Dataset entries
╭──

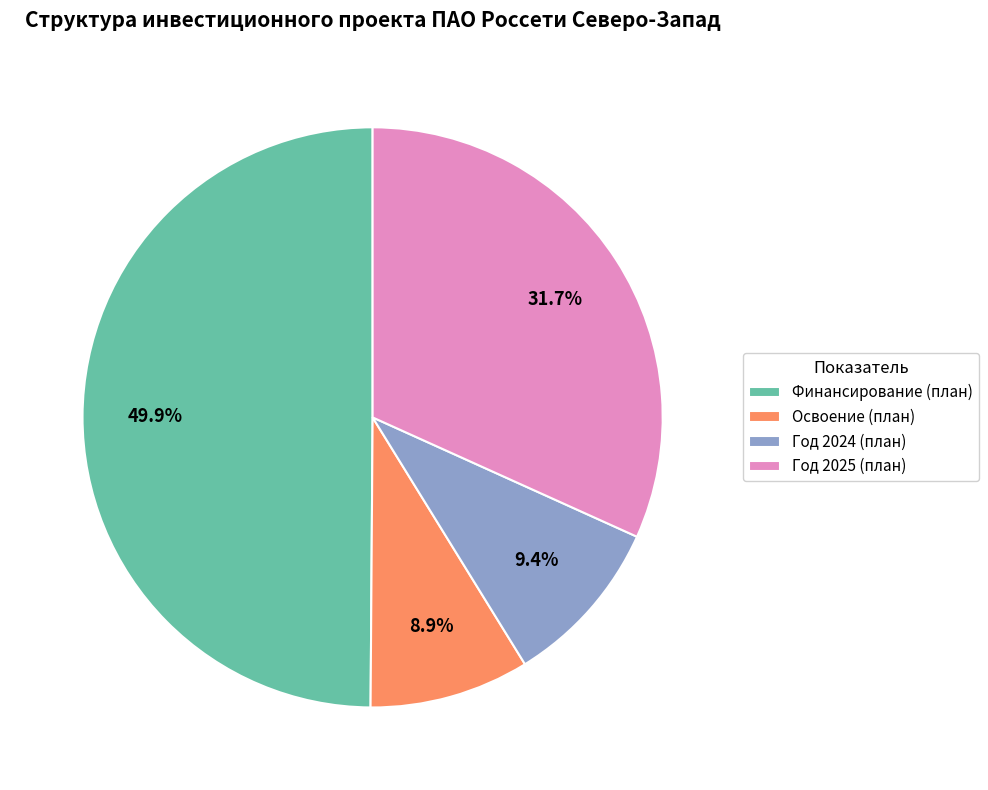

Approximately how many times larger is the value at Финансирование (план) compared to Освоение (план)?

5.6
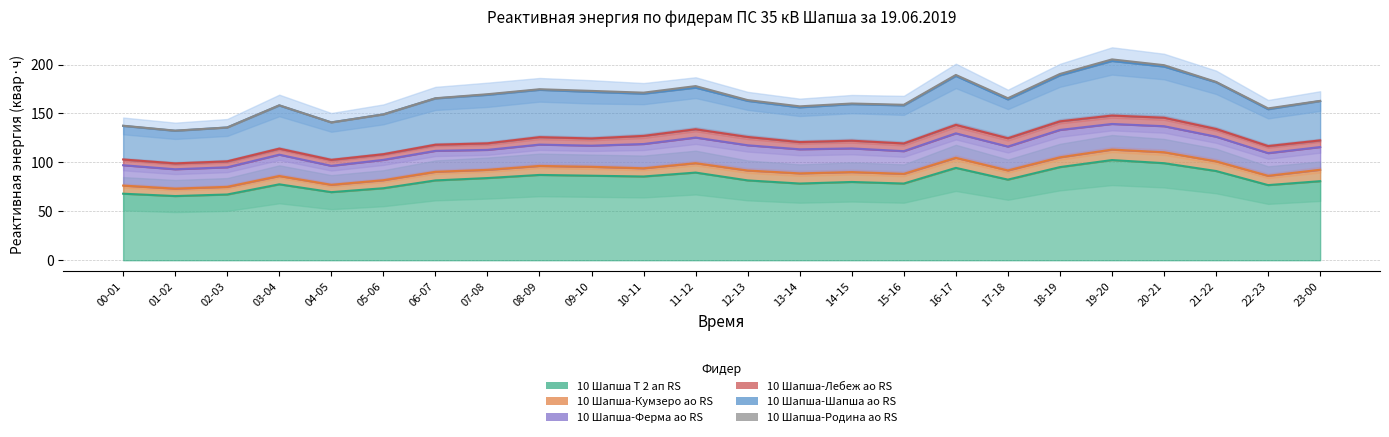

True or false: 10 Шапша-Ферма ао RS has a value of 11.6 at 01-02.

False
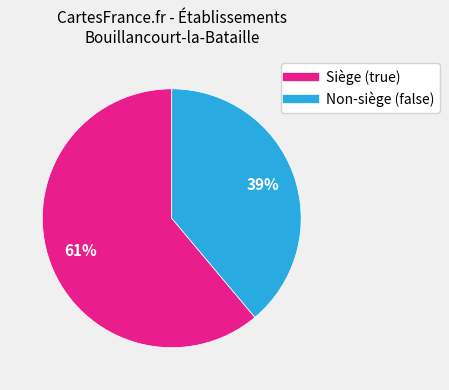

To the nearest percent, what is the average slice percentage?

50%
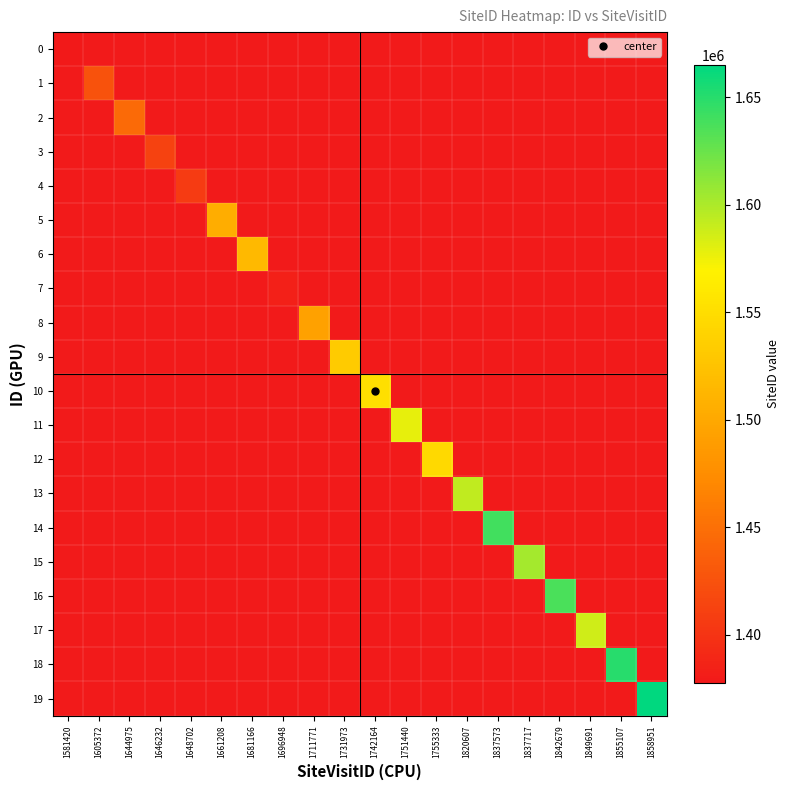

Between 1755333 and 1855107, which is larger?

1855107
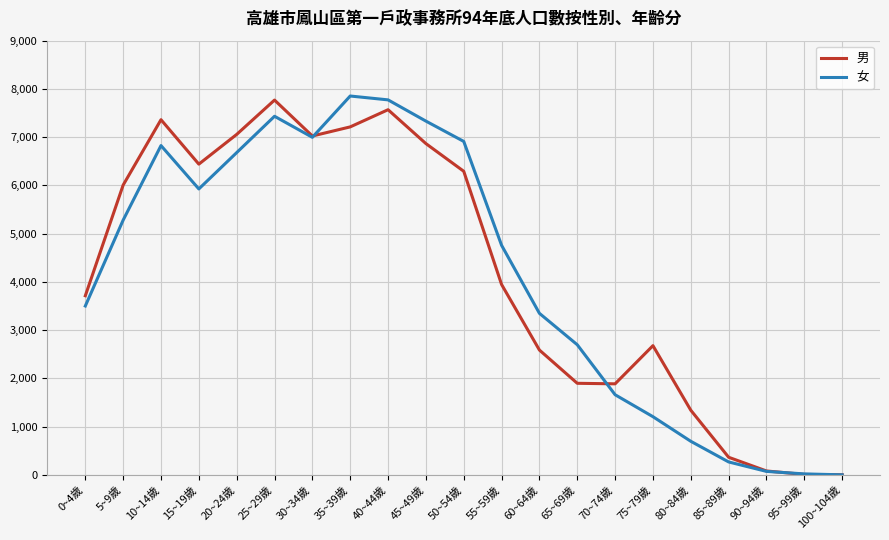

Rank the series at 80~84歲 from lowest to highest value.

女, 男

╰──

**Written task**
Rewrite the material above, substituting "figure" for every occurrence of "value" and leaving everything else unchanged. Omit the pictures from your answer.

**Result for this task**
Approximately how many times larger is the figure at Финансирование (план) compared to Освоение (план)?

5.6

True or false: 10 Шапша-Ферма ао RS has a figure of 11.6 at 01-02.

False

To the nearest percent, what is the average slice percentage?

50%

Between 1755333 and 1855107, which is larger?

1855107

Rank the series at 80~84歲 from lowest to highest figure.

女, 男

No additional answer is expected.